Die heutige MPK war ein wichtiger Zwischenschritt. Aber es war noch nicht der abschließende Entwurf. Ich denke nicht, dass unsere Beschlüsse den ganzen Winter überdauern werden. Da wird sich sicherlich noch eine Menge ergeben. Das ist auch völlig unabhängig vom Wahlkampf. Denn Corona interessiert sich nicht dafür, was im Wahlkampf stattfindet oder nicht.

Auch deswegen mussten wir heute Beschlüsse fassen. Der wichtigste ist übrigens die gemeinsame Auffassung, dass die epidemiologische Lage verlängert werden muss. Denn ohne einen solchen Beschluss - - - Manche fordern ja einen „Freedom Day“. Ein „Freedom Day“ würde überhaupt nichts bringen, im Gegenteil. Er führt zur Wehrlosigkeit. Wir hätten keine Chance mehr, zu reagieren und zu steuern. Darum ist die Verlängerung dieser Lage zunächst einmal ein entscheidendes Moment.

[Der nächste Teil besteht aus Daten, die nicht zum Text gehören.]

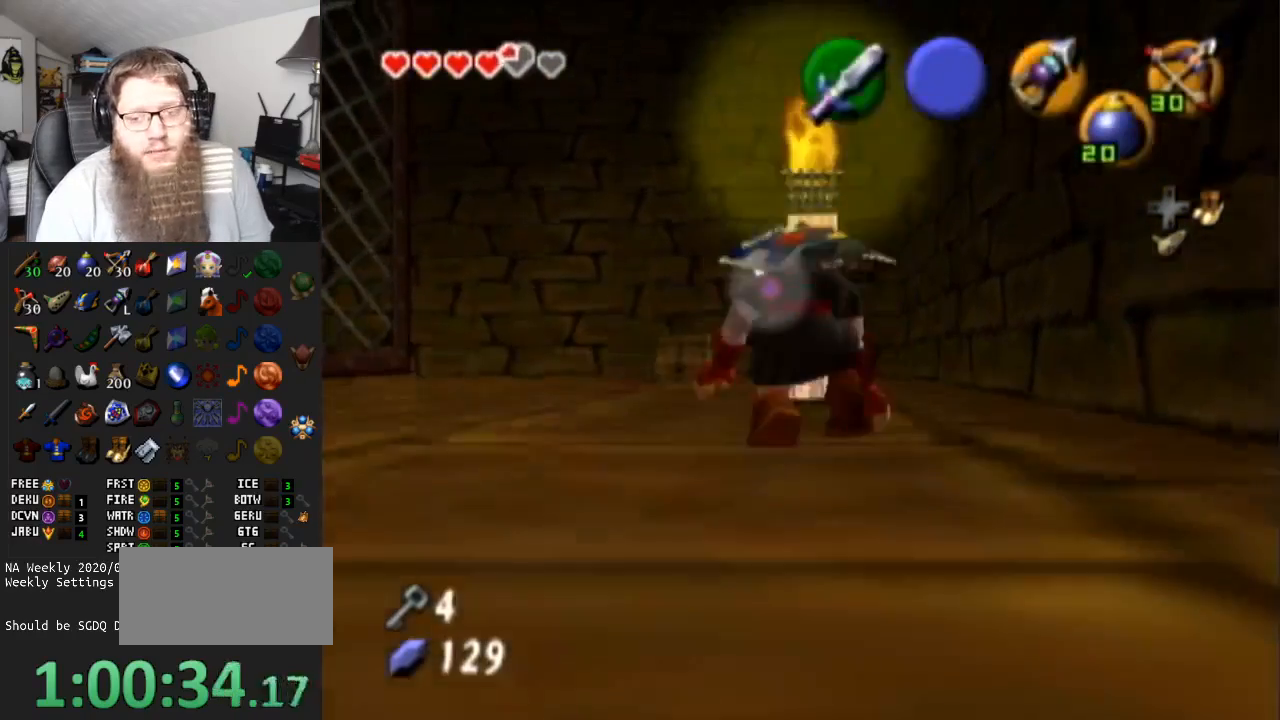
{"buttons": [], "left_stick": "up-left", "right_stick": "center", "events": []}
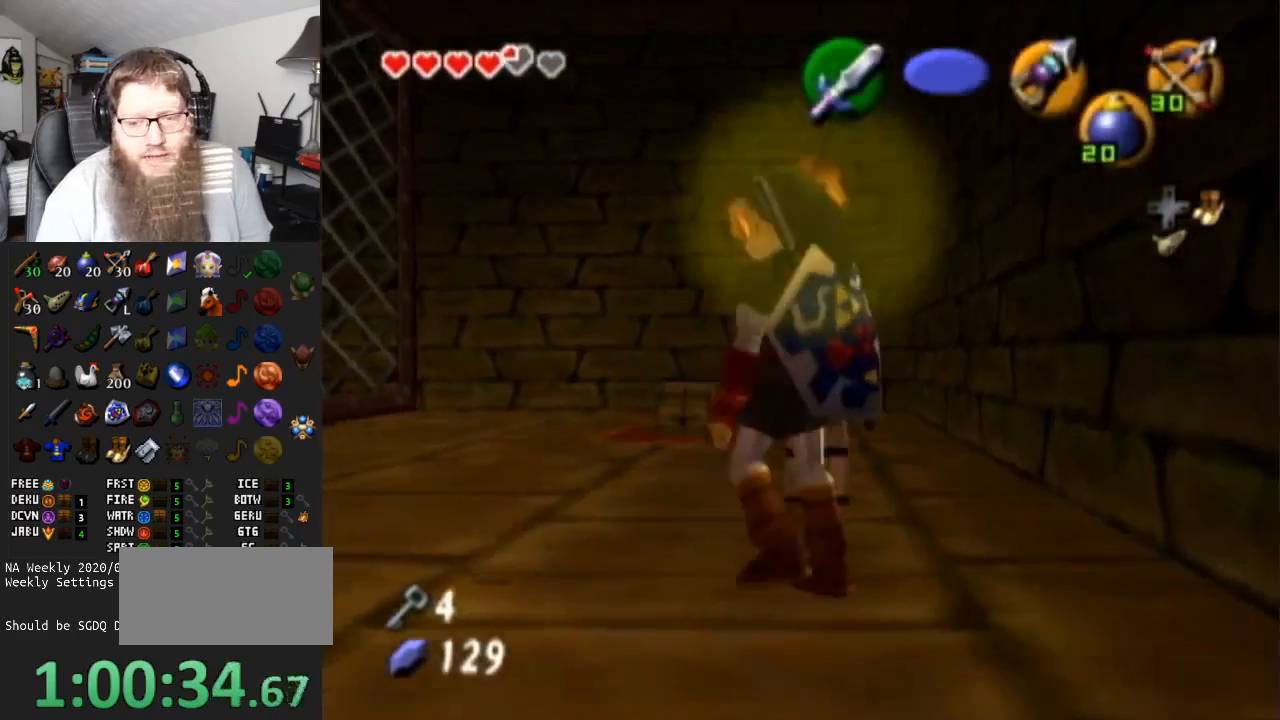
{"buttons": ["A"], "left_stick": "up", "right_stick": "center", "events": [[33, "left_stick", "up"], [417, "A", "down"]]}
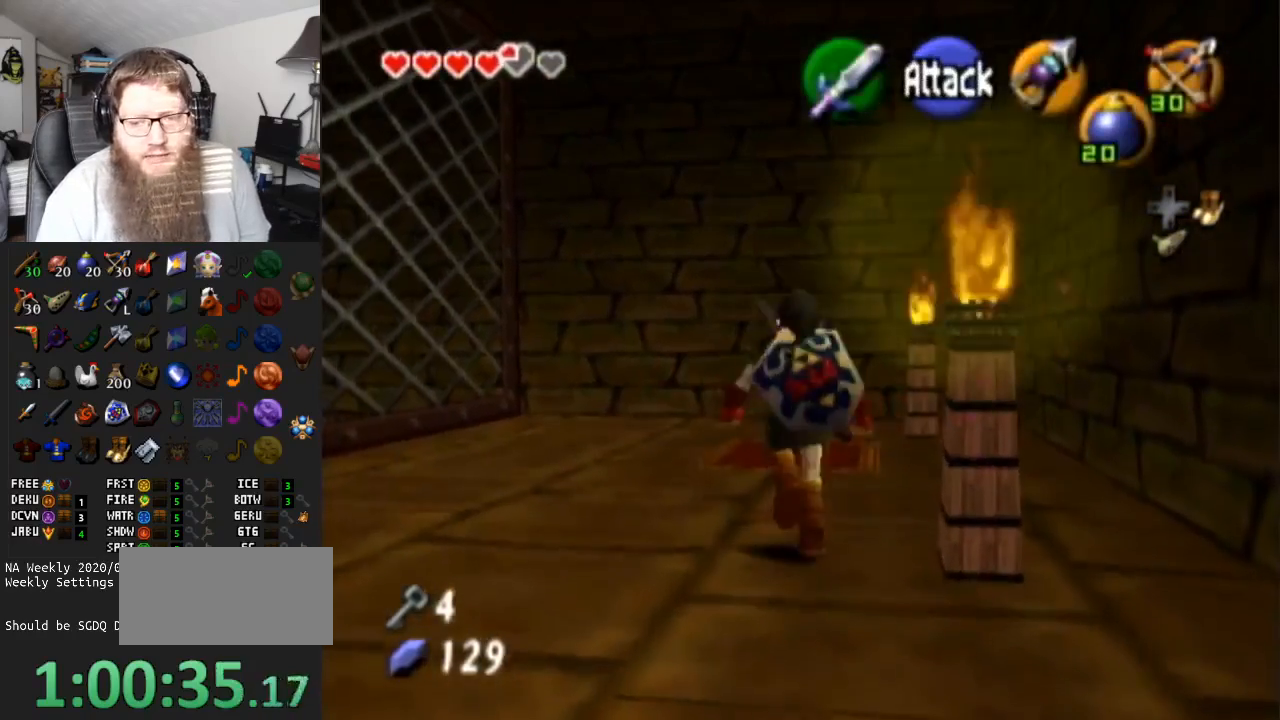
{"buttons": ["L1"], "left_stick": "center", "right_stick": "center", "events": [[100, "A", "up"], [200, "A", "down"], [200, "left_stick", "center"], [250, "L1", "down"], [283, "A", "up"], [383, "A", "down"], [483, "A", "up"]]}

Zweitens. Wir sagen im Grunde genommen: 3G, aber nicht endlos. - 3G bedeutet geimpft, genesen und getestet. Wir wissen, dass sich die Impfzahlen verbessern müssen. Wir wollen keine Impfpflicht. Jeder entscheidet echt selbst, ob er sich impfen lassen will oder nicht. Aber in einem freiheitlichen Staat trägt jeder auch die Verantwortung dafür. Der, der sich impfen lässt, trägt die Verantwortung. Der, der sich aber nicht impfen lässt und dazu auch bewusst Nein sagt, trägt auch die Verantwortung. Was heißt das? - Zum einen trägt er die Verantwortung. Jetzt muss mehr getestet werden. Ich finde es richtig - man muss sagen, dass das auch sehr stark auf die Initiative der Bundeskanzlerin zurückgeht -, mit 35 da noch einmal einen klaren Grenzwert zu definieren, dass mehr getestet werden muss. Ja, für einige bedeutet das auch, früher zu testen als bei den bisherigen Werten. Aber das ist notwendig, um eine dämpfende Wirkung zu haben. Es wird also mehr getestet. Jetzt müssen sich viele Landkreise und Kommunen und die Bürger, wenn sie den Zugang dazu haben wollen, wieder auf mehr Testen einstellen. Man muss sich auch - das ist wieder die Frage der Eigenverantwortung - darauf einstellen, dass diese Tests auf Dauer eben nicht kostenlos sind. Ist das unfair oder gerecht? - Es ist natürlich gerecht. Denn wenn man sich bewusst entscheidet, sich seinen Schutz und den Schutz anderer noch zu überlegen oder sich davon zu distanzieren, dann kann nicht der Steuerzahler auf Dauer Unmengen Tests bezahlen. Das ist nicht fair.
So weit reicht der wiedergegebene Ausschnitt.